Outro risco é o da invasão biológica, informou Francisco Jozivan do Nascimento, doutor em agronomia, ecologia vegetal e meio ambiente pela Universidade Federal da Paraíba (UFPB). Ele deu o exemplo da algarobeira, árvore não nativa introduzida há 80 anos no Nordeste para ser usada como fonte de lenha e para alimentar animais. Só que ela virou problema, porque pode absorver 50 vezes mais água que a flora local e ainda prejudica o crescimento de outras espécies típicas da caatinga. Para combater esse tipo de mal ao bioma, Francisco sugeriu acrescentar ao texto do projeto ações de monitoramento sobre a flora.
Políticas públicas
Combate à desertificação e incentivos oficiais para criação de áreas de preservação são duas recomendações trazidas pela secretária de Meio Ambiente de Pernambuco, Inamara Melo, que também é coordenadora dessa área no Consórcio Nordeste, formado pelos governos da região. Ela aposta em RPPNs, que são Reservas Particulares do Patrimônio Natural, e em Unidades de Conservação para frear a devastação do bioma. Essas iniciativas, sugere a secretária, devem ser acompanhadas de programas compensatórios para os habitantes locais.

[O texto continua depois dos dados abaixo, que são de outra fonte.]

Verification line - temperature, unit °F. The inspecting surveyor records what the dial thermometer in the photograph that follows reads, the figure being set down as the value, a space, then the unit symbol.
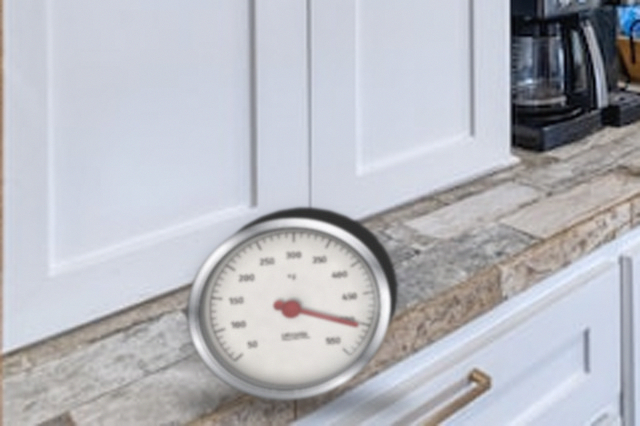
500 °F
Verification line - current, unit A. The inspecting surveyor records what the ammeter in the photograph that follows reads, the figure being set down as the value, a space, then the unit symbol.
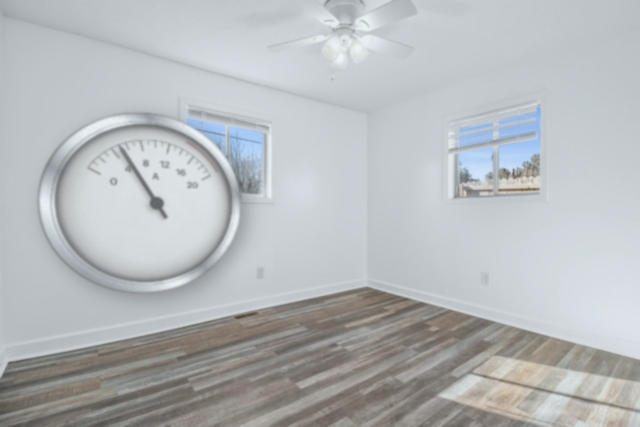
5 A
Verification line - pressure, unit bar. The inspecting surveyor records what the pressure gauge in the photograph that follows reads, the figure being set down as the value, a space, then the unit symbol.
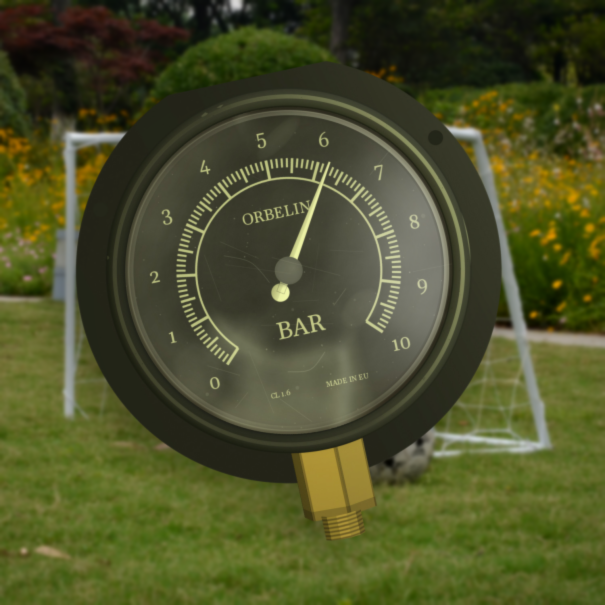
6.2 bar
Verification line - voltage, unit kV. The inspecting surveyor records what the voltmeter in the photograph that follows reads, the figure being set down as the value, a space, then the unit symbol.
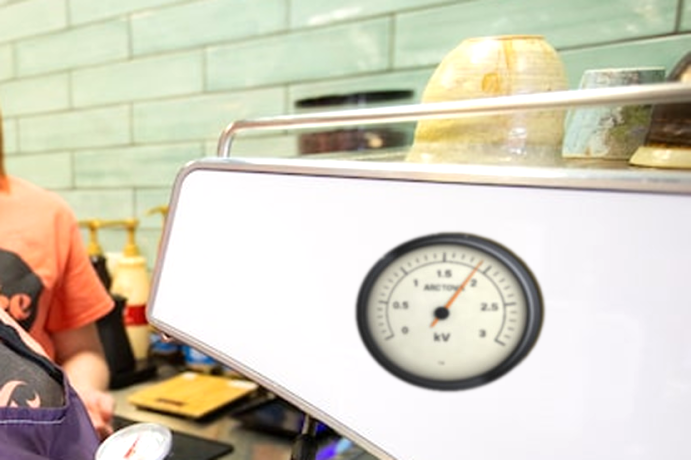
1.9 kV
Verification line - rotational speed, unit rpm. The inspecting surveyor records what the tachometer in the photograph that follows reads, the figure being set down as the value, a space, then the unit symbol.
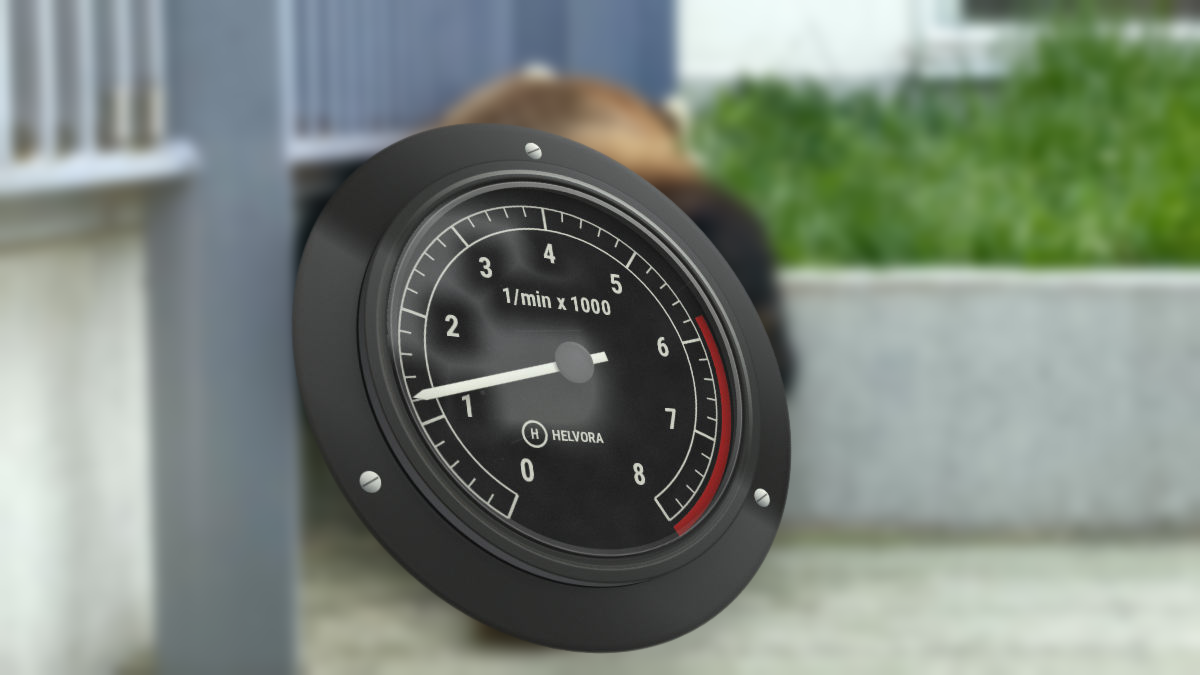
1200 rpm
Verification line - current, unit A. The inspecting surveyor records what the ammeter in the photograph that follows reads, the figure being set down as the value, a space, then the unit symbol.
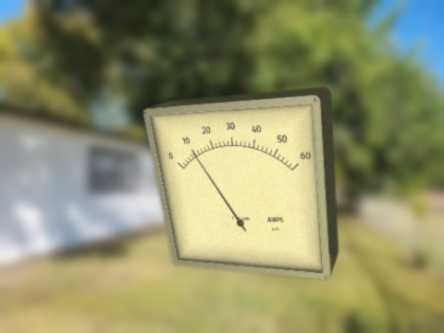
10 A
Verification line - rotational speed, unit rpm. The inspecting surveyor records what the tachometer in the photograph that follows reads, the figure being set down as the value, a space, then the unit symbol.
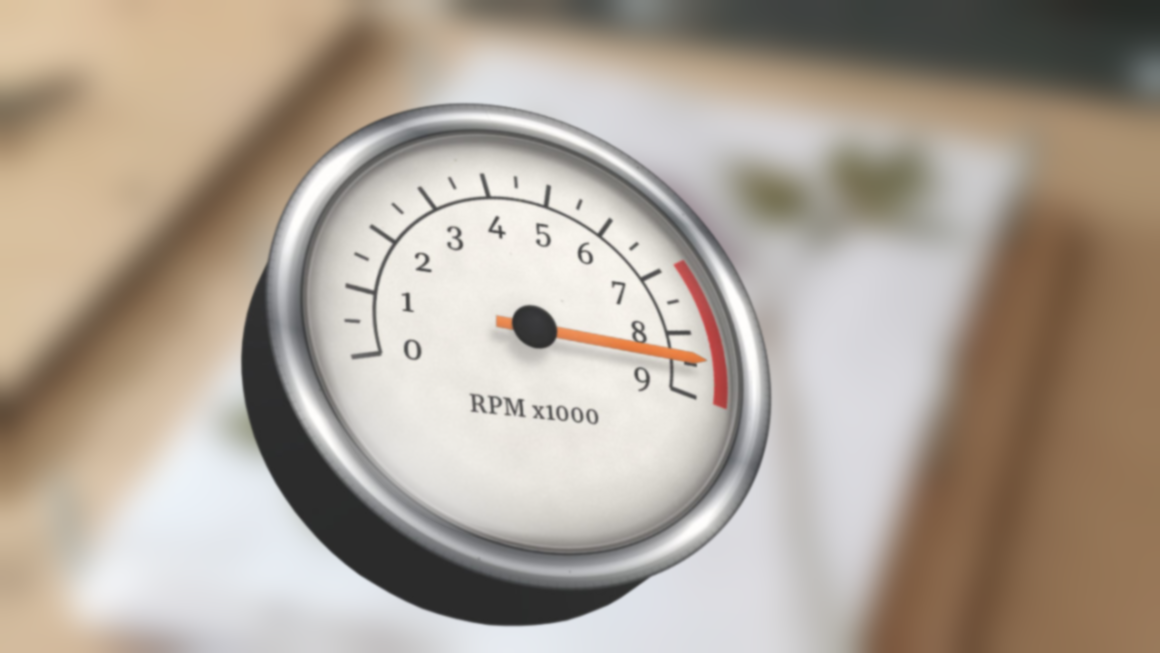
8500 rpm
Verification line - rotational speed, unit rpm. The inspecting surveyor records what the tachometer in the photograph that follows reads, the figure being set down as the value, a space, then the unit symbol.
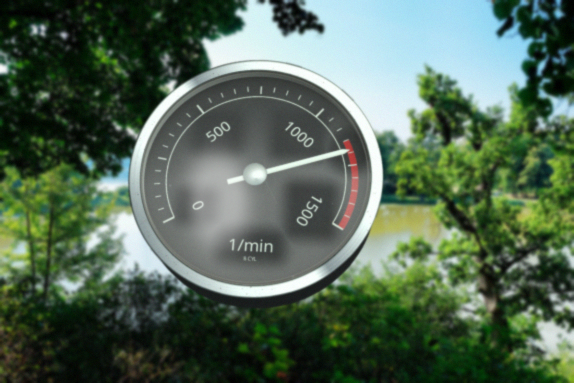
1200 rpm
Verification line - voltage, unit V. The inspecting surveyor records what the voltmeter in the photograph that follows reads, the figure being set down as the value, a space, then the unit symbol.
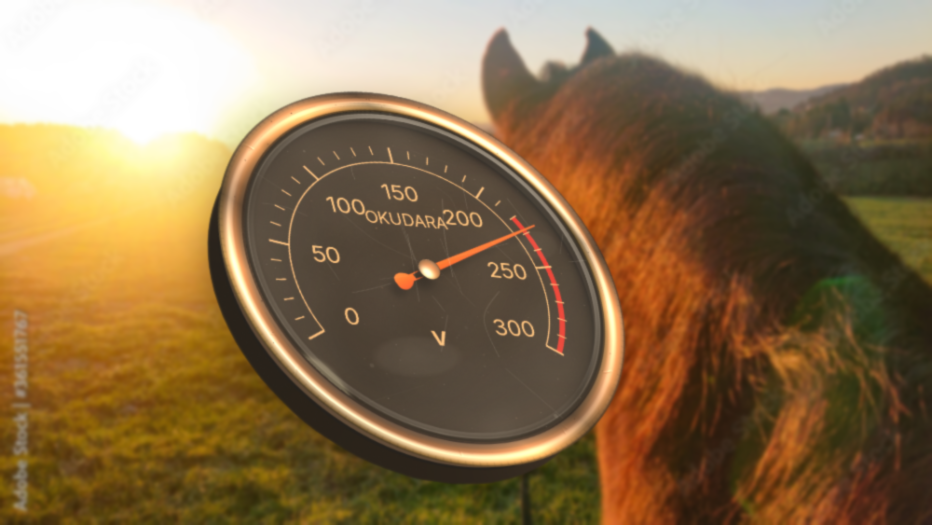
230 V
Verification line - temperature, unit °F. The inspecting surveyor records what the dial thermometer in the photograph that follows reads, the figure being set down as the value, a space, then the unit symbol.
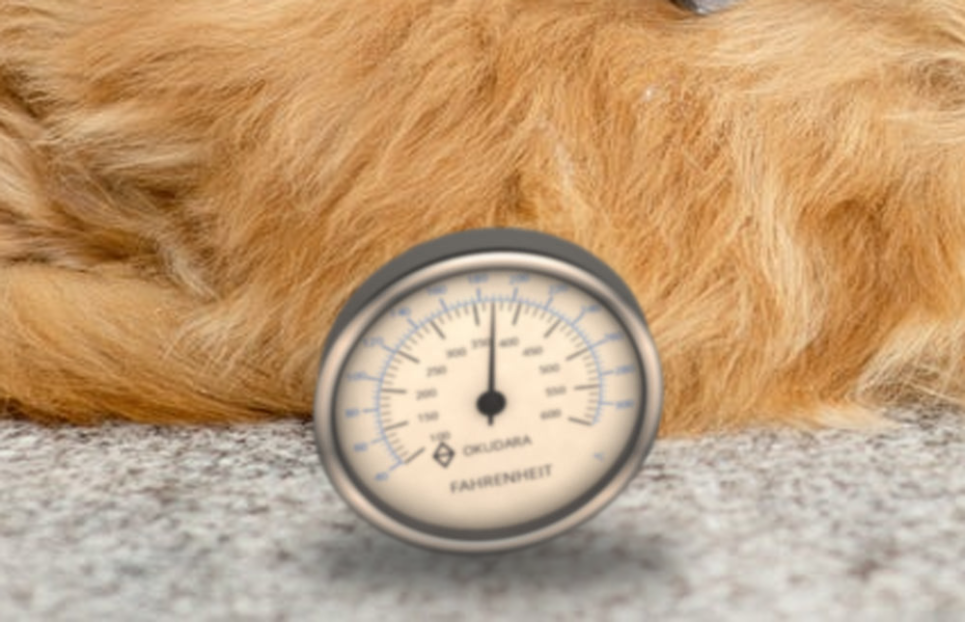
370 °F
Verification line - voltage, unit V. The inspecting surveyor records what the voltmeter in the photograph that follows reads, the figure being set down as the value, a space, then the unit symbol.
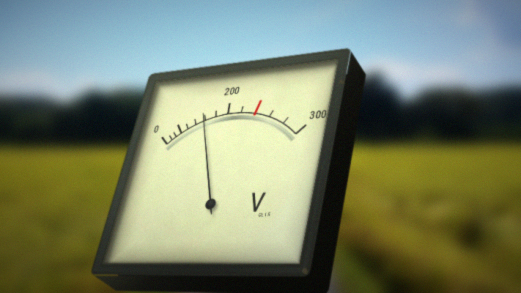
160 V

“Que possa haver uma séria e coerente discussão sobre as questões da caatinga brasileira, essa porção de terra semiárida mais populosa do planeta. E não se pode ter uma visão simplória desse território, que possui muitos dilemas e possibilidades de desenvolvimento, e um lugar chave para se falar numa justa e necessária produção energética”, apelou Inamara Melo. O semiárido produz cerca de 85% da energia eólica do país e possui enorme potencial de produção de biomassa vegetal.
Para Jean Paul Prates, as contribuições das ONGs, representantes do poder público e acadêmicos serão valiosas para o novo governo que, segundo ele “vê nessas iniciativas uma possibilidade efetiva de integrar a produção de energia renovável na região com a agregação de valor para as comunidades locais”.